La conferenza di New York, sotto la guida congiunta di Arabia Saudita e Francia, rappresenta dunque una pietra miliare fondamentale nel rilancio del processo di pace mediorientale, con un consenso internazionale sempre più ampio attorno alla creazione di uno Stato palestinese indipendente come unico orizzonte realistico per una pace giusta e duratura.
La risposta israeliana e le reazioni internazionali
“L’unica risposta alla mossa anti-Israele è la sovranità sulle terre di Giudea e Samaria (Cisgiordania)”, ha affermato in una nota il ministro delle Finanze israeliano Bezalel Smotrich.
Le capitali occidentali e arabe, compresi i paesi partner di Israele, hanno messo in guardia dalle possibili reazioni al riconoscimento della Palestina. Alcuni rapporti hanno rivelato che Israele sta valutando opzioni che vanno dalle misure diplomatiche all’annessione di parti della Cisgiordania. Il Ministro degli Esteri britannico Yvette Cooper ha affermato che il suo governo ha messo in guardia Israele dall’annessione.
Un funzionario europeo ha rivelato al Washington Post che le risposte europee dipenderanno dalla gravità della risposta israeliana e potrebbero includere sanzioni commerciali sulle esportazioni di insediamenti. Una fonte ha anche riferito che l’Arabia Saudita ha informato Israele che qualsiasi mossa verso l’annessione avrebbe bloccato i colloqui di normalizzazione, mentre gli Emirati Arabi Uniti hanno avvertito che l’annessione potrebbe mettere a repentaglio gli Accordi di Abramo.

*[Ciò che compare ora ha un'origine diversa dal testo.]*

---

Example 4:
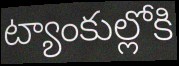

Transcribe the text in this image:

ట్యాంకుల్లోకి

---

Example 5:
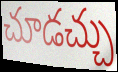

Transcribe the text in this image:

చూడచ్చు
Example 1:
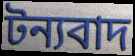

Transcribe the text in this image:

টন্যবাদ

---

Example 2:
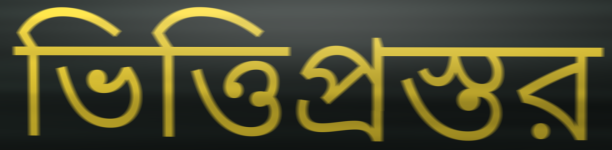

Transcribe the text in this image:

ভিত্তিপ্রস্তর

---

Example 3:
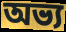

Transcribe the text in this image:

অভ্য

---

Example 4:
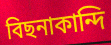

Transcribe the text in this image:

বিছনাকান্দি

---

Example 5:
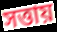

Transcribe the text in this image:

সত্তায়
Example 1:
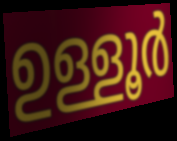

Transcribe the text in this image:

ഉള്ളൂർ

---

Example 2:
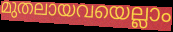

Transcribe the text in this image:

മുതലായവയെല്ലാം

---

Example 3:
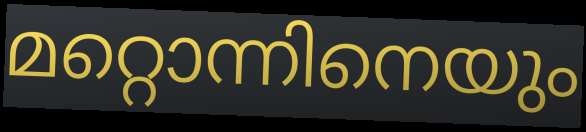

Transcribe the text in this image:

മറ്റൊന്നിനെയും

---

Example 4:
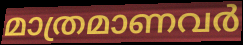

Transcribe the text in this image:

മാത്രമാണവർ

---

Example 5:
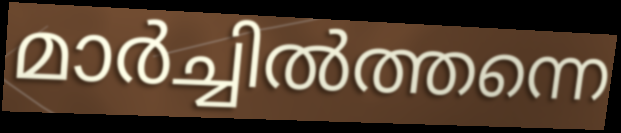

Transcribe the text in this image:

മാർച്ചിൽത്തന്നെ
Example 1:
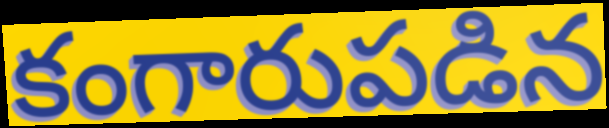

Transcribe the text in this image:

కంగారుపడిన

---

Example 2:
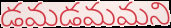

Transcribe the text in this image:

డమడమమని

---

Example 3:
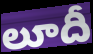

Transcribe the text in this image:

లూదీ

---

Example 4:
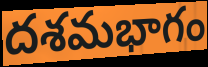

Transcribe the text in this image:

దశమభాగం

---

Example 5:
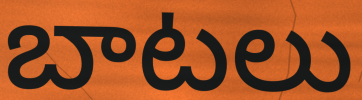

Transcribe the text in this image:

బాటలు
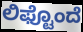
ಲಿಫ್ಟೊಂದೆ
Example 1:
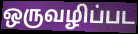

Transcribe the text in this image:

ஒருவழிப்பட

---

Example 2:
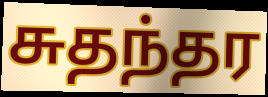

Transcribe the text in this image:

சுதந்தர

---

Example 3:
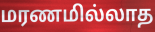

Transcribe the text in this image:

மரணமில்லாத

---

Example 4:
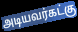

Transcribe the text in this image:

அடியவர்கட்கு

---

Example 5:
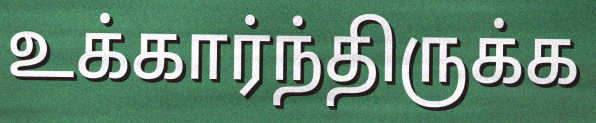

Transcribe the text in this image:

உக்கார்ந்திருக்க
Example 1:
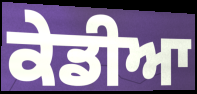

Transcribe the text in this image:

ਕੇਡੀਆ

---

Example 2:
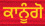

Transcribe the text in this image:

ਕਾਨੂੰਗੋ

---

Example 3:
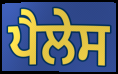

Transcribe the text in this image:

ਪੈਲੇਸ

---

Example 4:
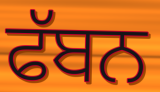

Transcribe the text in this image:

ਫੱਬਨ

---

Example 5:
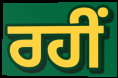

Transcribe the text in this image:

ਰਹੀਂ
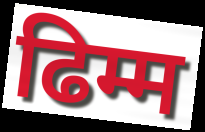
ढिम्म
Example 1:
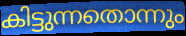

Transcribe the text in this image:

കിട്ടുന്നതൊന്നും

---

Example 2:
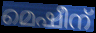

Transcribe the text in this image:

മെഷീന്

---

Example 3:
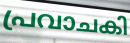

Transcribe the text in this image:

പ്രവാചകി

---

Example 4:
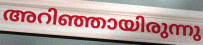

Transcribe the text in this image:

അറിഞ്ഞായിരുന്നു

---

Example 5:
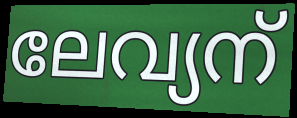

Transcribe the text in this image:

ലേവ്യന്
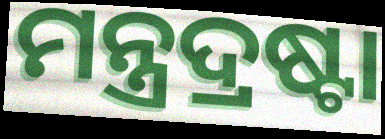
ମନ୍ତ୍ରଦ୍ରଷ୍ଟା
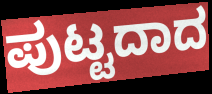
ಪುಟ್ಟದಾದ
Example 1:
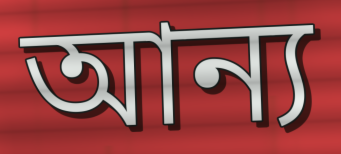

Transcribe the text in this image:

আন্য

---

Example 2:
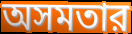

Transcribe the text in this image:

অসমতার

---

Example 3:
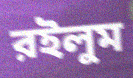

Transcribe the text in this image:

রইলুম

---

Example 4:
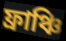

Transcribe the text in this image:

ফ্রাঞ্চি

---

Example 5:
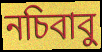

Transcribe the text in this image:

নচিবাবু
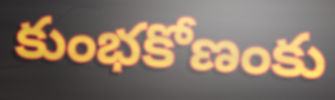
కుంభకోణంకు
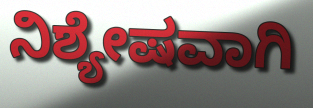
ನಿಶ್ಯೇಷವಾಗಿ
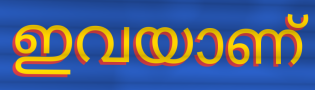
ഇവയാണ്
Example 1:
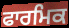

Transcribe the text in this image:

ਫਾਰਮਿਕ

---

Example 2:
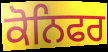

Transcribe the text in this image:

ਕੋਨਿਫਰ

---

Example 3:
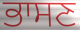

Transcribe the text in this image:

ਭਾਸਣ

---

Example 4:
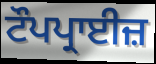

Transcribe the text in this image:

ਟੌਪਪ੍ਰਾਈਜ਼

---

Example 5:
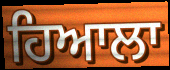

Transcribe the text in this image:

ਹਿਆਲਾ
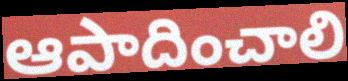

Gli analisti ritengono che le misure di riconoscimento, pur essendo simboliche e accolte con favore dall’Autorità Nazionale Palestinese, potrebbero avere un impatto limitato sul territorio, poiché Israele continua ad espandere gli insediamenti e la sua presenza militare.
Gli sviluppi sottolineano la profondità dell’isolamento internazionale di Israele mentre continua la guerra a Gaza.

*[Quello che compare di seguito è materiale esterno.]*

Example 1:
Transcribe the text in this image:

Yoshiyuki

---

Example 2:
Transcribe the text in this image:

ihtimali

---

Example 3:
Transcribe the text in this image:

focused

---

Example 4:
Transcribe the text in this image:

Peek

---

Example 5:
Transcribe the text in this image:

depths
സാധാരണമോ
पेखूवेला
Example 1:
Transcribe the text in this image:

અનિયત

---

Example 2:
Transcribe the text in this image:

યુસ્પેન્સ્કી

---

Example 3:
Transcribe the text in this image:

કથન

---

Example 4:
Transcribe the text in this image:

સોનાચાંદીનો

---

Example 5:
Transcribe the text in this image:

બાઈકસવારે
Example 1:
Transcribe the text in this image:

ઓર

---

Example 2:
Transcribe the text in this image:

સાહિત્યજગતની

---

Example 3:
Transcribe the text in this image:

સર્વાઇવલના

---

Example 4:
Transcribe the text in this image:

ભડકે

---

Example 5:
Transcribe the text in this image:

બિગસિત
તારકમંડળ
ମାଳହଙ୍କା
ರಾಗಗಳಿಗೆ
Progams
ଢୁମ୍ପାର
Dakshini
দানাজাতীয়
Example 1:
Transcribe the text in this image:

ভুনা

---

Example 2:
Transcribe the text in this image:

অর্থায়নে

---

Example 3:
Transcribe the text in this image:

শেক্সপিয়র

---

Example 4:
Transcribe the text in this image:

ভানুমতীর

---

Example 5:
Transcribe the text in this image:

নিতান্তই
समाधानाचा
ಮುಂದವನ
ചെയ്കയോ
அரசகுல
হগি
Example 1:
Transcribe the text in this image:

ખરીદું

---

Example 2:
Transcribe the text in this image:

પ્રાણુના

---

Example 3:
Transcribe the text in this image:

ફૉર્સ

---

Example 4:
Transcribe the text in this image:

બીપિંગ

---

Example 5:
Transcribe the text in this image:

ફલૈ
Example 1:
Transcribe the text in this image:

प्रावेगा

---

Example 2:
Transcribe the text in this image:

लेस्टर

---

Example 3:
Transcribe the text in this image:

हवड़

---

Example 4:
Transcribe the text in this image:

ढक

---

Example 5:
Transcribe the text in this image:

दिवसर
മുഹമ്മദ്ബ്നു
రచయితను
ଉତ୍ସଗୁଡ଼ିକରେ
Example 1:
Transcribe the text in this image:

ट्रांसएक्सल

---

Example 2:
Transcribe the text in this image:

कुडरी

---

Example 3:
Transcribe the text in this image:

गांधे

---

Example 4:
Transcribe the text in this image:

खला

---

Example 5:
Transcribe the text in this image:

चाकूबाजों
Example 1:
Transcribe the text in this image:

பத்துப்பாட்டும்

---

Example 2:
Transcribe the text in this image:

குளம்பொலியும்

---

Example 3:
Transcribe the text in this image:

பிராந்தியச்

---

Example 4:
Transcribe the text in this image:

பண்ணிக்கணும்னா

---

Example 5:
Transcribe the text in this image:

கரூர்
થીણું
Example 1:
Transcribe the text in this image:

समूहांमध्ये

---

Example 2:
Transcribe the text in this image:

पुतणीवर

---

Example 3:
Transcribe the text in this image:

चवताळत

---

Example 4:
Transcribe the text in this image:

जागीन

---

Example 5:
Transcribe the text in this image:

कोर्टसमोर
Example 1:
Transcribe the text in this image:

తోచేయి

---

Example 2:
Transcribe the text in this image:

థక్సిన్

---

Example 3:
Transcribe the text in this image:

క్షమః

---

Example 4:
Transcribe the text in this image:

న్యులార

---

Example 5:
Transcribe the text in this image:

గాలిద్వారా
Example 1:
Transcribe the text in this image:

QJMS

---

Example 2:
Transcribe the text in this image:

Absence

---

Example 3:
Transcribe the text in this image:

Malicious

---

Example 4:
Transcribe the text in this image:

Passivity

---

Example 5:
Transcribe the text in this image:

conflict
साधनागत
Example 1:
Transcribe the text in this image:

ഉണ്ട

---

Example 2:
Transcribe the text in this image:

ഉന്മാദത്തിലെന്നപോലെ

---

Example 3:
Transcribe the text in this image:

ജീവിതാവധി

Il ministro della sicurezza nazionale israeliano Itamar Ben-Gvir ha chiesto lo “smantellamento completo” dell’Autorità Nazionale Palestinese, mentre i rappresentanti dei coloni hanno minacciato il governo di usare la forza se non avesse risposto con l’annessione e annunciato la creazione di un nuovo avamposto di insediamento.

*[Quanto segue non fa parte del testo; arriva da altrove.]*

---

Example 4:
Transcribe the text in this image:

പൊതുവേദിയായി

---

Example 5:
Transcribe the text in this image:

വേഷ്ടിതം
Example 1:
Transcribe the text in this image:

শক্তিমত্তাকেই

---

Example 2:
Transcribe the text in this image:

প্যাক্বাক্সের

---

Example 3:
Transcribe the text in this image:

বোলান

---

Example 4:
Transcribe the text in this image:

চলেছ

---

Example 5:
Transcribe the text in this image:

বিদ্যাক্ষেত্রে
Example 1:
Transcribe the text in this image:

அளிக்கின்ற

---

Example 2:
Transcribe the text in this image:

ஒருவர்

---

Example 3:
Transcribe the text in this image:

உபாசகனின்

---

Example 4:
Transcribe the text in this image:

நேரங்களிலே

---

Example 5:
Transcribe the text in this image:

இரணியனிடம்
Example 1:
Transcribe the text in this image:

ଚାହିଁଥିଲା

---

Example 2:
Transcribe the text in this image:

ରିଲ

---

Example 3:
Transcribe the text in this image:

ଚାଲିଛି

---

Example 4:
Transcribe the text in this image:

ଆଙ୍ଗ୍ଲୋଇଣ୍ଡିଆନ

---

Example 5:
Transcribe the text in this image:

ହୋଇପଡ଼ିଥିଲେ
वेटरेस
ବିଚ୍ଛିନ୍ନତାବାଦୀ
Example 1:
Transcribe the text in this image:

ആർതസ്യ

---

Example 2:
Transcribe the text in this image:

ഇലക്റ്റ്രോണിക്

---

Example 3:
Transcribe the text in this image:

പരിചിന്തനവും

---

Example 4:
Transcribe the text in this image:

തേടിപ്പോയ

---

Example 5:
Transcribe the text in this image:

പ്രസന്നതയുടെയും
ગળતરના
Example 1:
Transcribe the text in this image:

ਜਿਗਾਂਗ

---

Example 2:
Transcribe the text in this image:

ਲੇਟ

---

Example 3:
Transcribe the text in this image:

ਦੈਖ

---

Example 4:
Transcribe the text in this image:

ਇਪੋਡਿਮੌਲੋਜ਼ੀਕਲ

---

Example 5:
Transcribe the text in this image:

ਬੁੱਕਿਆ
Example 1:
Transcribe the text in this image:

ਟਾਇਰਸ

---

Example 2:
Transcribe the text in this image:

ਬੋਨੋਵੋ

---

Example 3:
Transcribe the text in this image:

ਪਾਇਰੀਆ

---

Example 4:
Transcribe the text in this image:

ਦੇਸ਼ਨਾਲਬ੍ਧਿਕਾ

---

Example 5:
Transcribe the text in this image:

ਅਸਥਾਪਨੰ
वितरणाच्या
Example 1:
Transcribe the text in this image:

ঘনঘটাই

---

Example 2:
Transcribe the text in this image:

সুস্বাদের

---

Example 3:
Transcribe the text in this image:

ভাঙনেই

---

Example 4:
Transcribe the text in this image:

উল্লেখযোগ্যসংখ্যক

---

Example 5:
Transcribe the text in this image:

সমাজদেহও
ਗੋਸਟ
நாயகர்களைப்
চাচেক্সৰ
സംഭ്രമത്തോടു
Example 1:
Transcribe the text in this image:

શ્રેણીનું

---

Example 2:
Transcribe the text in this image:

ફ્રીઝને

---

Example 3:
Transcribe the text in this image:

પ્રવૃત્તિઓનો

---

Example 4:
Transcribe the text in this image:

Netanyahu incontrerà il presidente degli Stati Uniti Donald Trump alla Casa Bianca, dove verranno discussi i prossimi passi. Netanyahu ha dichiarato che annuncerà la sua risposta dopo il suo ritorno da Washington.
Da parte loro, Hamas e l’Autorità Nazionale Palestinese hanno accolto con favore i riconoscimenti, mentre il presidente francese Emmanuel Macron ha difeso la campagna diplomatica, affermando che isola Hamas e contribuisce a far avanzare i colloqui per il cessate il fuoco.
Gli analisti sottolineano che le mosse dei paesi europei potrebbero avere un impatto limitato se non saranno supportate da misure concrete e dal continuo sostegno degli Stati Uniti a Israele, poiché l’amministrazione Trump si oppone al riconoscimento e potrebbe porre il veto a qualsiasi richiesta palestinese di adesione a pieno titolo alle Nazioni Unite.